AIM OF THE TASK:
Please copy these lines with every "Skyline" swapped for "Cityscape", changing nothing else and leaving the pictures out.

*** Begin section ***

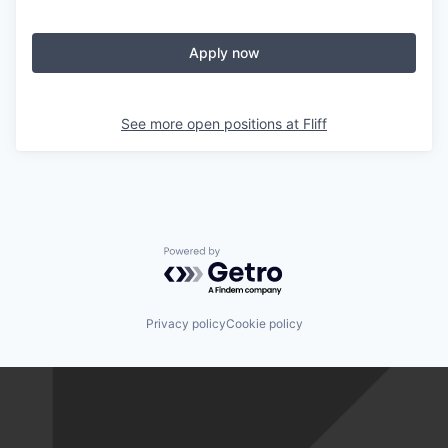
Apply now
See more open positions at
Fliff
Powered by Getro.com
Privacy policy
Cookie policy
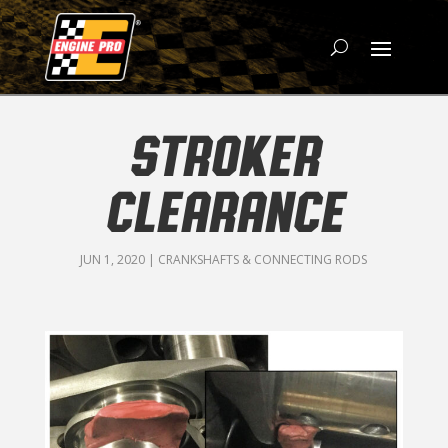
STROKER
CLEARANCE
JUN 1, 2020
|
CRANKSHAFTS & CONNECTING RODS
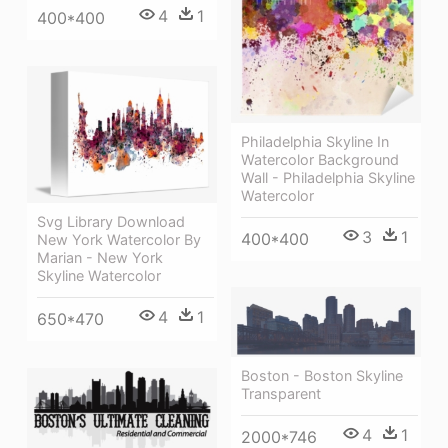
4
1
400*400
Philadelphia Skyline In
Watercolor Background
Wall - Philadelphia Skyline
Watercolor
Svg Library Download
3
1
400*400
New York Watercolor By
Marian - New York
Skyline Watercolor
4
1
650*470
Boston - Boston Skyline
Transparent
4
1
2000*746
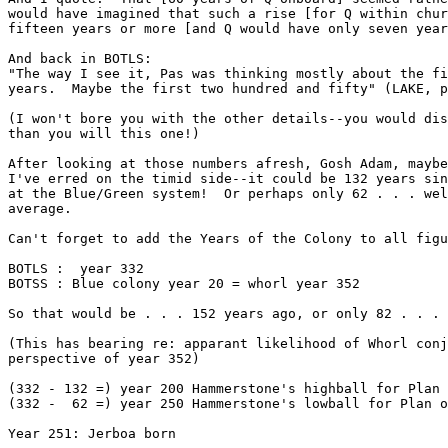
would have imagined that such a rise [for Q within chur
fifteen years or more [and Q would have only seven year
And back in BOTLS:

"The way I see it, Pas was thinking mostly about the fi
years.  Maybe the first two hundred and fifty" (LAKE, p
(I won't bore you with the other details--you would dis
than you will this one!)

After looking at those numbers afresh, Gosh Adam, maybe
I've erred on the timid side--it could be 132 years sin
at the Blue/Green system!  Or perhaps only 62 . . . wel
average.

Can't forget to add the Years of the Colony to all figu
BOTLS :  year 332

BOTSS : Blue colony year 20 = whorl year 352

So that would be . . . 152 years ago, or only 82 . . .

(This has bearing re: apparant likelihood of Whorl conj
perspective of year 352)

(332 - 132 =) year 200 Hammerstone's highball for Plan 
(332 -  62 =) year 250 Hammerstone's lowball for Plan o
Year 251: Jerboa born
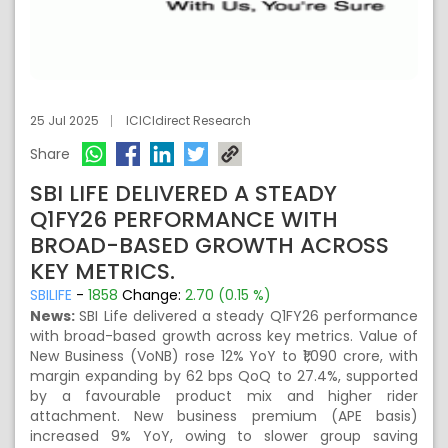
25 Jul 2025
ICICIdirect Research
Share
SBI LIFE DELIVERED A STEADY
Q1FY26 PERFORMANCE WITH
BROAD-BASED GROWTH ACROSS
KEY METRICS.
SBILIFE
-
1858
Change:
2.70 (0.15 %)
News:
SBI Life delivered a steady Q1FY26 performance
with broad-based growth across key metrics. Value of
New Business (VoNB) rose 12% YoY to ₹1,090 crore, with
margin expanding by 62 bps QoQ to 27.4%, supported
by a favourable product mix and higher rider
attachment. New business premium (APE basis)
increased 9% YoY, owing to slower group saving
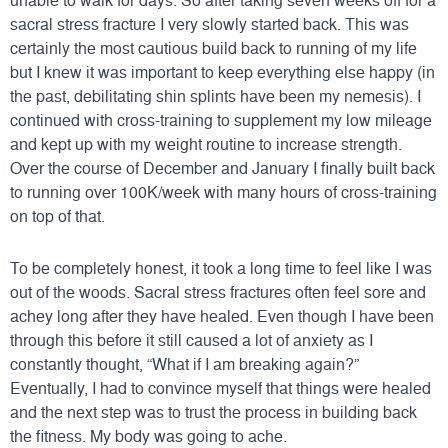
unable to walk for days. So after taking seven weeks off for a
sacral stress fracture I very slowly started back. This was
certainly the most cautious build back to running of my life
but I knew it was important to keep everything else happy (in
the past, debilitating shin splints have been my nemesis). I
continued with cross-training to supplement my low mileage
and kept up with my weight routine to increase strength.
Over the course of December and January I finally built back
to running over 100K/week with many hours of cross-training
on top of that.
To be completely honest, it took a long time to feel like I was
out of the woods. Sacral stress fractures often feel sore and
achey long after they have healed. Even though I have been
through this before it still caused a lot of anxiety as I
constantly thought, “What if I am breaking again?”
Eventually, I had to convince myself that things were healed
and the next step was to trust the process in building back
the fitness. My body was going to ache.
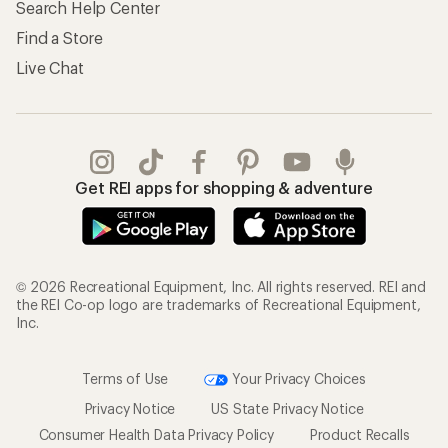
Search Help Center
Find a Store
Live Chat
Get REI apps for shopping & adventure
© 2026 Recreational Equipment, Inc. All rights reserved. REI and
the REI Co-op logo are trademarks of Recreational Equipment,
Inc.
Terms of Use
Your Privacy Choices
Privacy Notice
US State Privacy Notice
Consumer Health Data Privacy Policy
Product Recalls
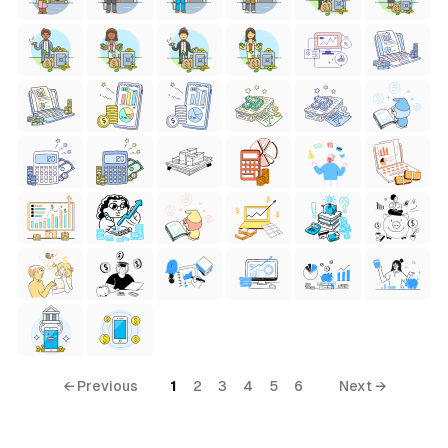
← Previous
1
2
3
4
5
6
Next →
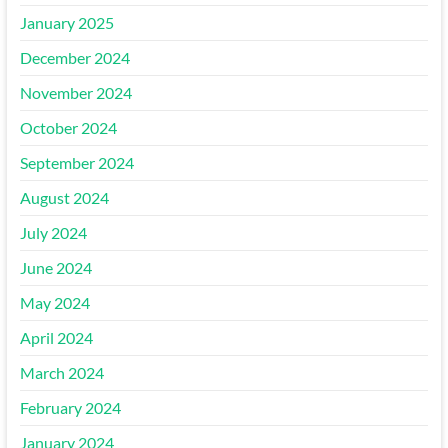
January 2025
December 2024
November 2024
October 2024
September 2024
August 2024
July 2024
June 2024
May 2024
April 2024
March 2024
February 2024
January 2024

*** End section ***

FINISHED EXERCISE:
Apply now
See more open positions at
Fliff
Powered by Getro.com
Privacy policy
Cookie policy
STROKER
CLEARANCE
JUN 1, 2020
|
CRANKSHAFTS & CONNECTING RODS
4
1
400*400
Philadelphia Cityscape In
Watercolor Background
Wall - Philadelphia Cityscape
Watercolor
Svg Library Download
3
1
400*400
New York Watercolor By
Marian - New York
Cityscape Watercolor
4
1
650*470
Boston - Boston Cityscape
Transparent
4
1
2000*746
would have imagined that such a rise [for Q within chur
fifteen years or more [and Q would have only seven year
And back in BOTLS:

"The way I see it, Pas was thinking mostly about the fi
years.  Maybe the first two hundred and fifty" (LAKE, p
(I won't bore you with the other details--you would dis
than you will this one!)

After looking at those numbers afresh, Gosh Adam, maybe
I've erred on the timid side--it could be 132 years sin
at the Blue/Green system!  Or perhaps only 62 . . . wel
average.

Can't forget to add the Years of the Colony to all figu
BOTLS :  year 332

BOTSS : Blue colony year 20 = whorl year 352

So that would be . . . 152 years ago, or only 82 . . .

(This has bearing re: apparant likelihood of Whorl conj
perspective of year 352)

(332 - 132 =) year 200 Hammerstone's highball for Plan 
(332 -  62 =) year 250 Hammerstone's lowball for Plan o
Year 251: Jerboa born
25 Jul 2025
ICICIdirect Research
Share
SBI LIFE DELIVERED A STEADY
Q1FY26 PERFORMANCE WITH
BROAD-BASED GROWTH ACROSS
KEY METRICS.
SBILIFE
-
1858
Change:
2.70 (0.15 %)
News:
SBI Life delivered a steady Q1FY26 performance
with broad-based growth across key metrics. Value of
New Business (VoNB) rose 12% YoY to ₹1,090 crore, with
margin expanding by 62 bps QoQ to 27.4%, supported
by a favourable product mix and higher rider
attachment. New business premium (APE basis)
increased 9% YoY, owing to slower group saving
unable to walk for days. So after taking seven weeks off for a
sacral stress fracture I very slowly started back. This was
certainly the most cautious build back to running of my life
but I knew it was important to keep everything else happy (in
the past, debilitating shin splints have been my nemesis). I
continued with cross-training to supplement my low mileage
and kept up with my weight routine to increase strength.
Over the course of December and January I finally built back
to running over 100K/week with many hours of cross-training
on top of that.
To be completely honest, it took a long time to feel like I was
out of the woods. Sacral stress fractures often feel sore and
achey long after they have healed. Even though I have been
through this before it still caused a lot of anxiety as I
constantly thought, “What if I am breaking again?”
Eventually, I had to convince myself that things were healed
and the next step was to trust the process in building back
the fitness. My body was going to ache.
Search Help Center
Find a Store
Live Chat
Get REI apps for shopping & adventure
© 2026 Recreational Equipment, Inc. All rights reserved. REI and
the REI Co-op logo are trademarks of Recreational Equipment,
Inc.
Terms of Use
Your Privacy Choices
Privacy Notice
US State Privacy Notice
Consumer Health Data Privacy Policy
Product Recalls
← Previous
1
2
3
4
5
6
Next →
January 2025
December 2024
November 2024
October 2024
September 2024
August 2024
July 2024
June 2024
May 2024
April 2024
March 2024
February 2024
January 2024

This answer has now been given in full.